# Is August considered a mid or late month?



## jaden_d (Jan 6, 2016)

I was born in 2002 (August) and I don't know if I should say I was born in mid 2002, because people usually think of June or July, and if I said late 2002, people would think I was born in October-December and I'm in 7th grade, even though I'm in 8th grade.


----------



## Monsieur Melancholy (Nov 16, 2012)

Mid-year if you divide the year up into thirds.

Late if you divide the year in half.


----------



## TheFriendlyCyclist (Jan 9, 2016)

I'd personally say mid-late, not really mid but not really late.
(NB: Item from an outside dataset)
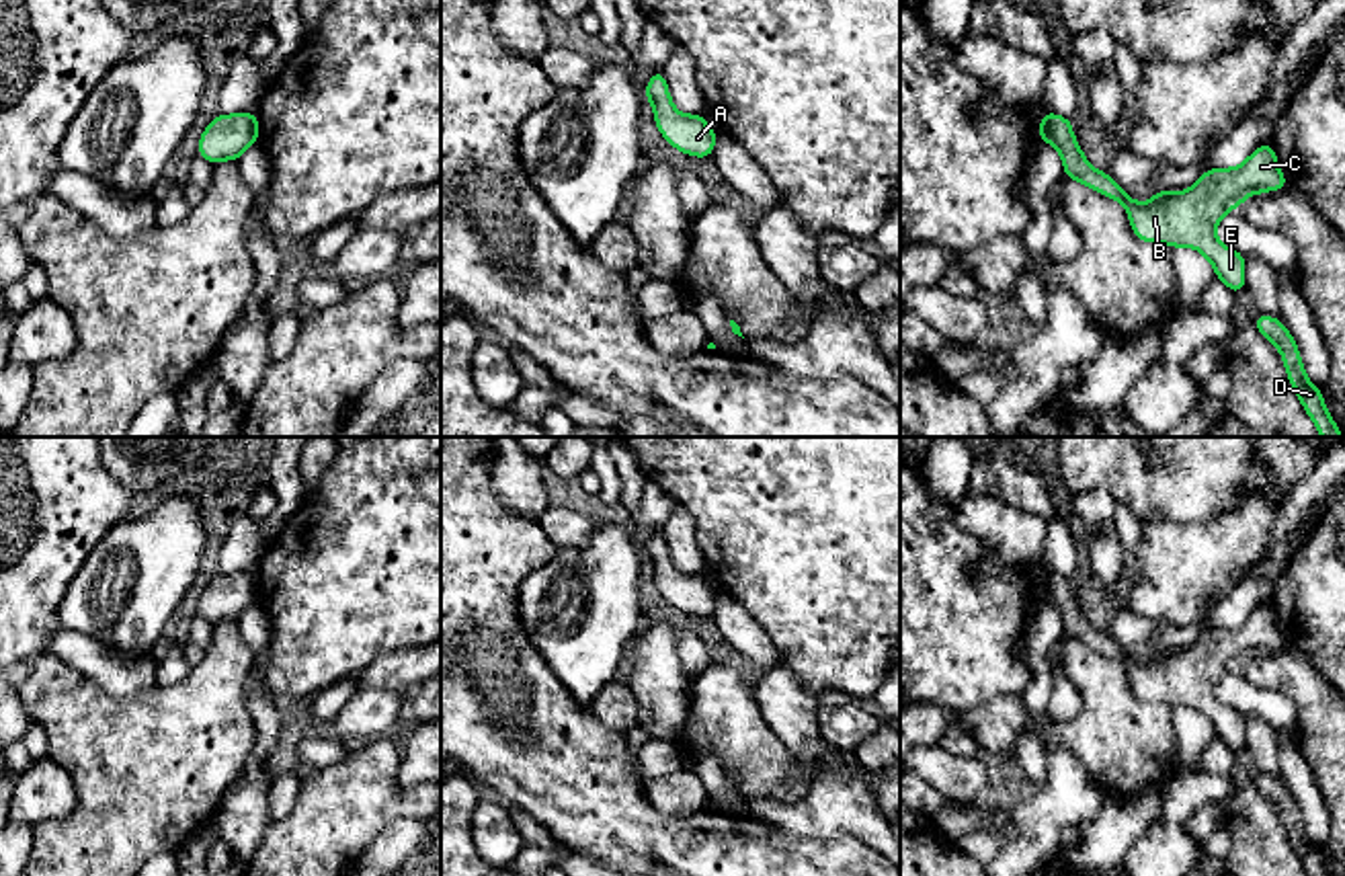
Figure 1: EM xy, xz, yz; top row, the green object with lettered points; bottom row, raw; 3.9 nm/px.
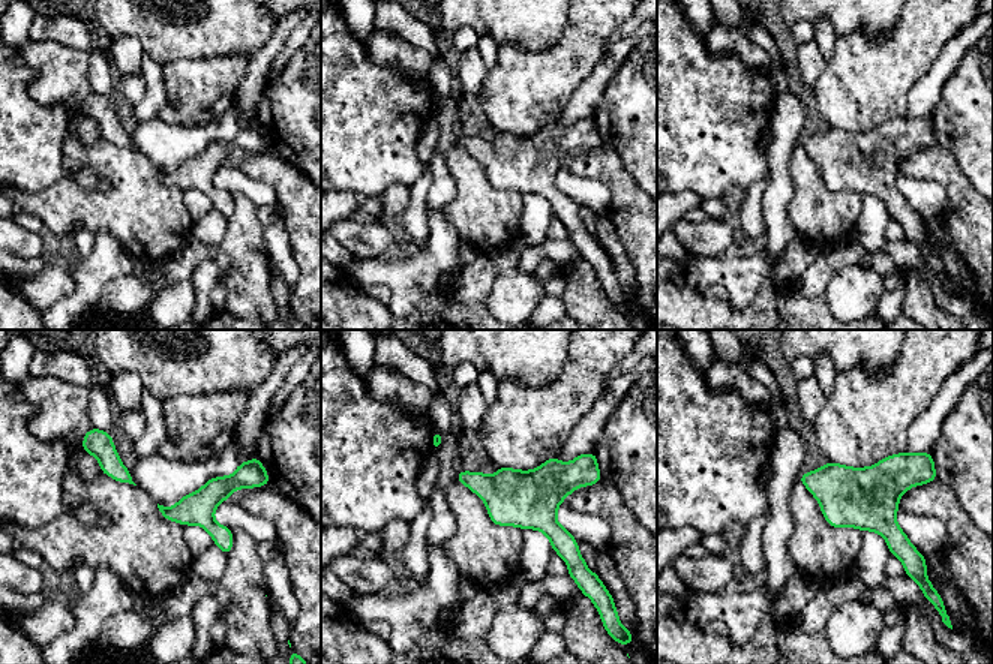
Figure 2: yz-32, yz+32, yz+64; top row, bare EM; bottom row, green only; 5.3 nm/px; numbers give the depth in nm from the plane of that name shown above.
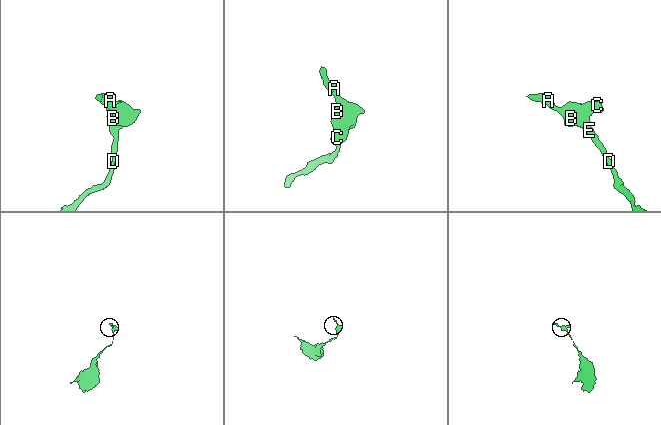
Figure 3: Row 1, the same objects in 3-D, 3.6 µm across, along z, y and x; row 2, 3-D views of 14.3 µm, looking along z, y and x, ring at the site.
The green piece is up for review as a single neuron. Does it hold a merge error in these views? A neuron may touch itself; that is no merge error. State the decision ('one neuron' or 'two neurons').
one neuron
Kind of in the middle.


----------



## aphinion (Apr 30, 2013)

Early
January
February
March
April

Mid
May
June
July
August

Late
September
October
November 
December

So August of 2002 would be considered Mid-2002.


----------



## Clyme (Jul 17, 2014)

jaden_d said:


> I was born in 2002 (August) and I don't know if I should say I was born in mid 2002, because people usually think of June or July, and if I said late 2002, people would think I was born in October-December and I'm in 7th grade, even though I'm in 8th grade.


It depends totally on the reference point. You could just say you were born in August 2002.


----------



## Booksnob (Jan 18, 2016)

I would describe it as late-mid. ;-)


----------



## Lakigigar (Jan 4, 2016)

Definitely mid.


----------



## Christian Exodia (May 28, 2014)

Divide it up into seasons. August is the last Summer Month. Divide it into thirds, August is last of the second third. In half, August is on the first half of the second half. It's more prudent to divide it into seasons or thirds, because, besides in proximity, what do the months in the halves have in common with each other? You break up the summer months into both halves.

It's definitely a mid, if late-mid, month.


----------



## tanstaafl28 (Sep 10, 2012)

Technically, I'd go with "mid," however, personally, I'd skip the "early-mid-late" and just say the year, unless there's some compelling reason to qualify it.


----------



## honeyybells (18 h ago)

I would say the summer of 2002


----------